Julian Meyer-Arnek (AC-SAF/DLR) - Data access and analysis of Metop-A/B/C Level 3 trace gas products relevant for fires
Trace gas column information derived from Metop/GOME-2 instruments provides comprehensive insight into fire episodes by analysing the resulting trace gas plume downwind of the fires. This demonstration focuses on the fast and simplified discovery and access to AC SAF Level 3 trace gas information via state-of-the-art machine-to-machine interfaces (SpatioTemporal Asset Catalogue, STAC) and their time-series analysis using Jupyter Notebooks.
Session 6 - 3 June 2026
Francesca Di Giuseppi (ECMWF) - From Fire Danger to Fire Activity Forecast
Traditional fire danger indices estimate environmental conditions conducive to fire but do not directly predict when and where fires will occur. This presentation introduces a shift toward fire activity forecasting, using data-driven approaches that integrate weather, fuel conditions, and ignition sources. By leveraging machine learning and Earth observation data, these systems provide probabilistic forecasts of actual fire occurrence and spread.

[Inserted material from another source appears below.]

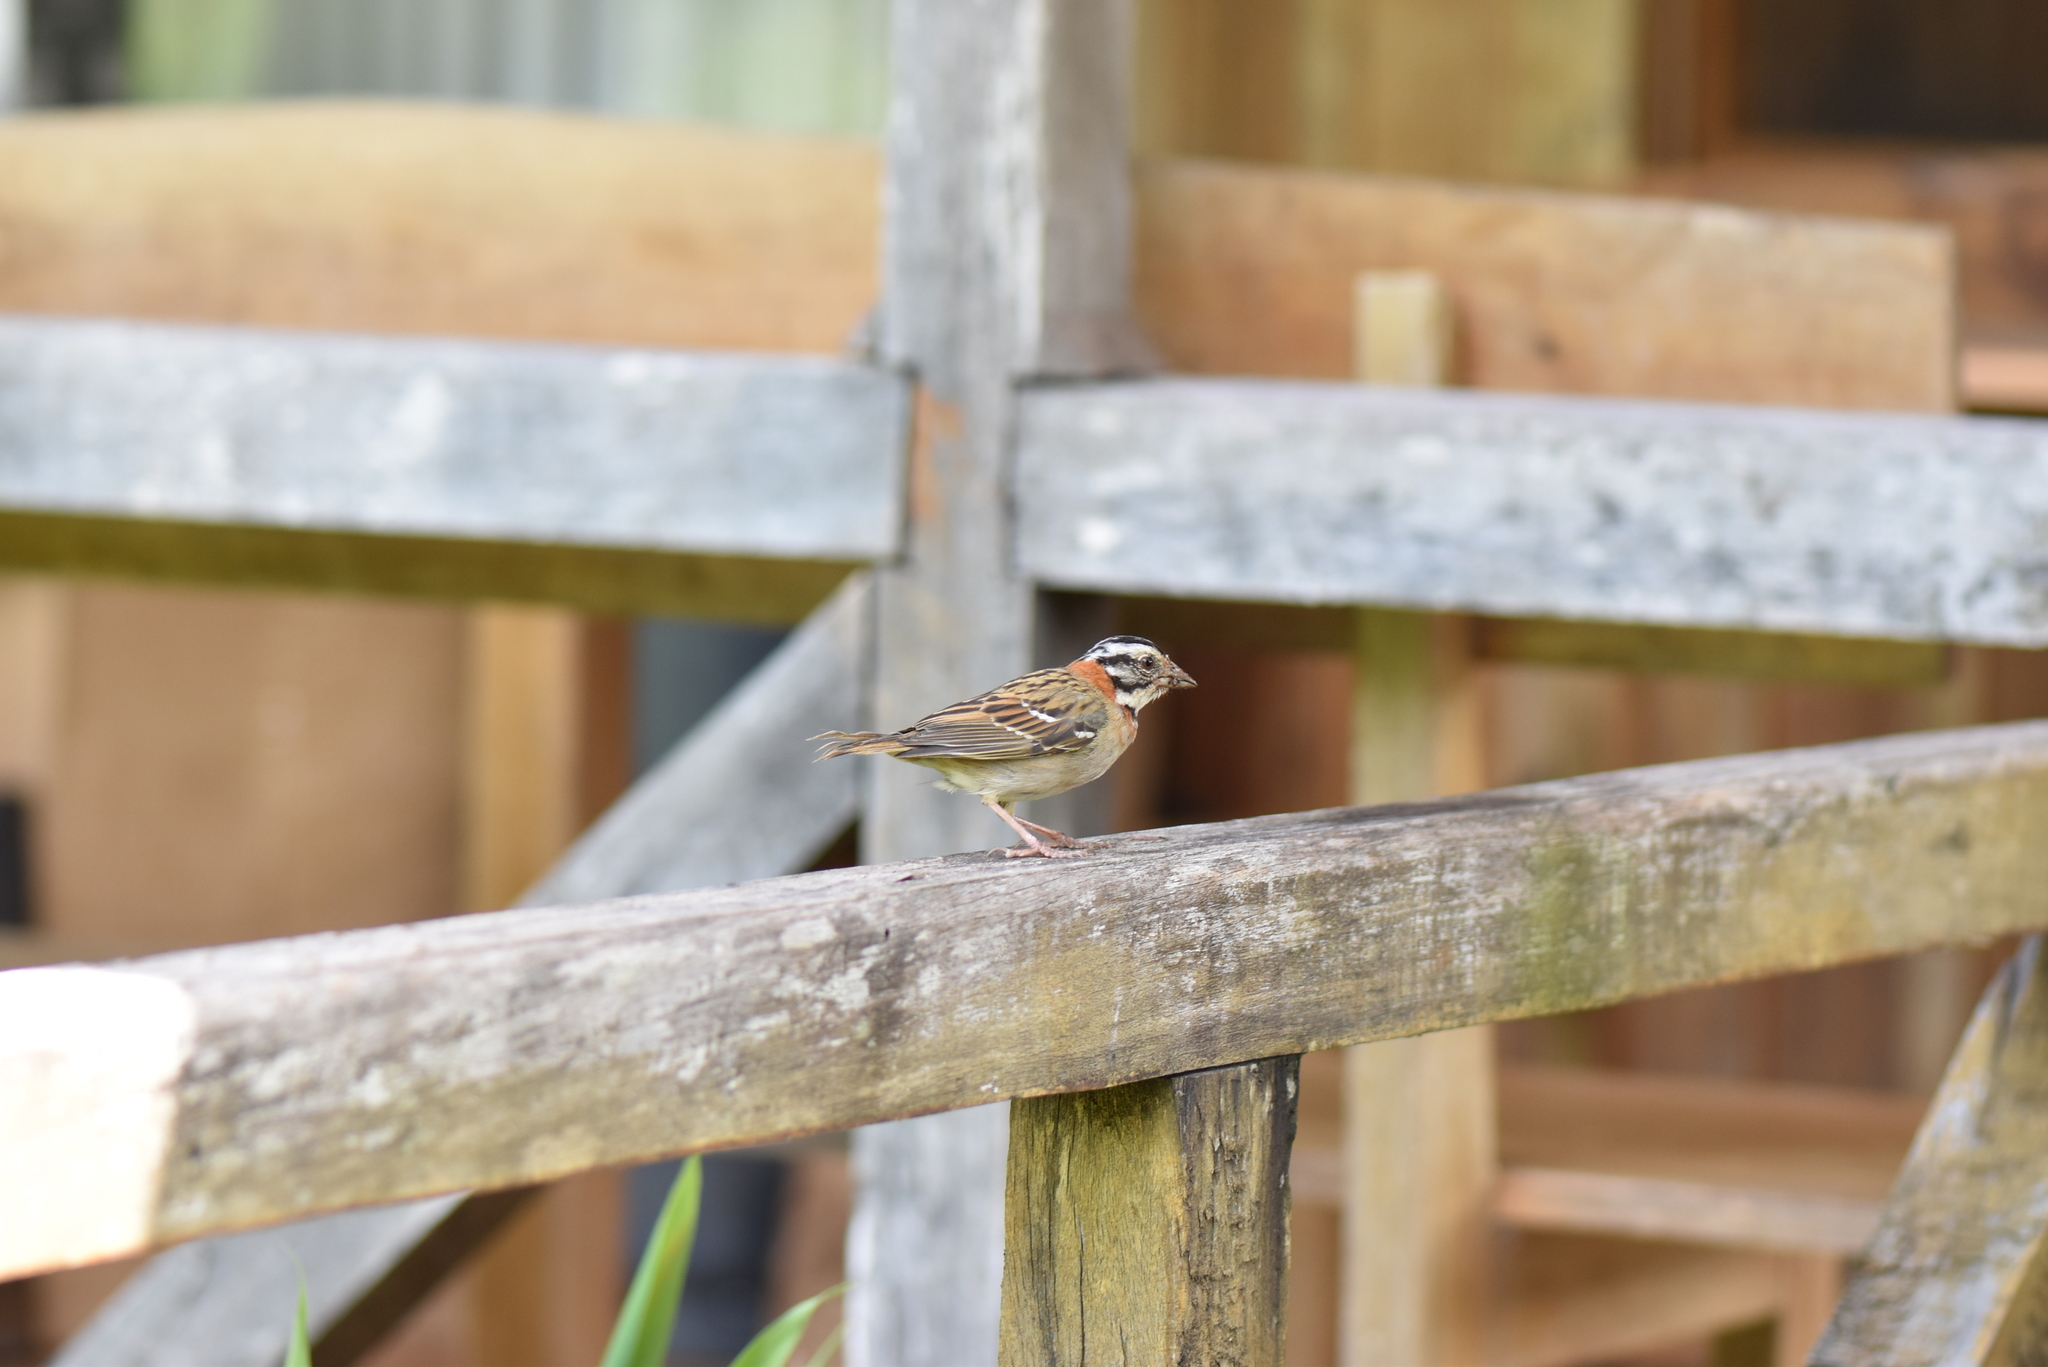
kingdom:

The approach improves early warning capabilities, reduces false alarms in fuel-limited regions, and offers actionable information for fire management, supporting more effective preparedness, response, and long-term risk mitigation strategies.
Recording Francesca Di Giuseppi
Pedro Venâncio (AGIF, Portuguese Agency for the Integrated Management of Rural Fires) - SIFOR - An application ecosystem that facilitates and encourages the use of remote sensing data in rural fire operations
SIFOR is an integrated application ecosystem designed to centralize and share technical information across Portugal’s Integrated Rural Fire Management System (SGIFR). Within this ecosystem, GeoSIFOR acts as a user-friendly Geographic Information Viewer (WebGIS) that allows users without specialized knowledge in GIS or remote sensing to easily leverage geographic and satellite data. Through its agile interface, non-expert users can access complex information, for instance from the Copernicus Data Space Ecosystem (CDSE), Eumetsat, LSA-SAF, NASA, as well as satellite-derived products processed by other public entities such as DGT and IPMA.
Maria Putsay (EUMeTrain) - How do Pyro-Cb clouds appear in satellite imagery?
Pyrocumulonimbus (pyro-Cb) clouds can form above wildfires. These are fire-aided or fire-caused convective clouds with considerable vertical development. Large amounts of smoke particles are injected into these clouds. The increased number of condensation nuclei causes extremely small ice crystals on the cloud tops. That is why the typical colors of these clouds vary in several RGBs. The cloud top color may help to identify pyro-Cb clouds, which can be dangerous by causing extreme low-level winds, and hence increasing fire spread.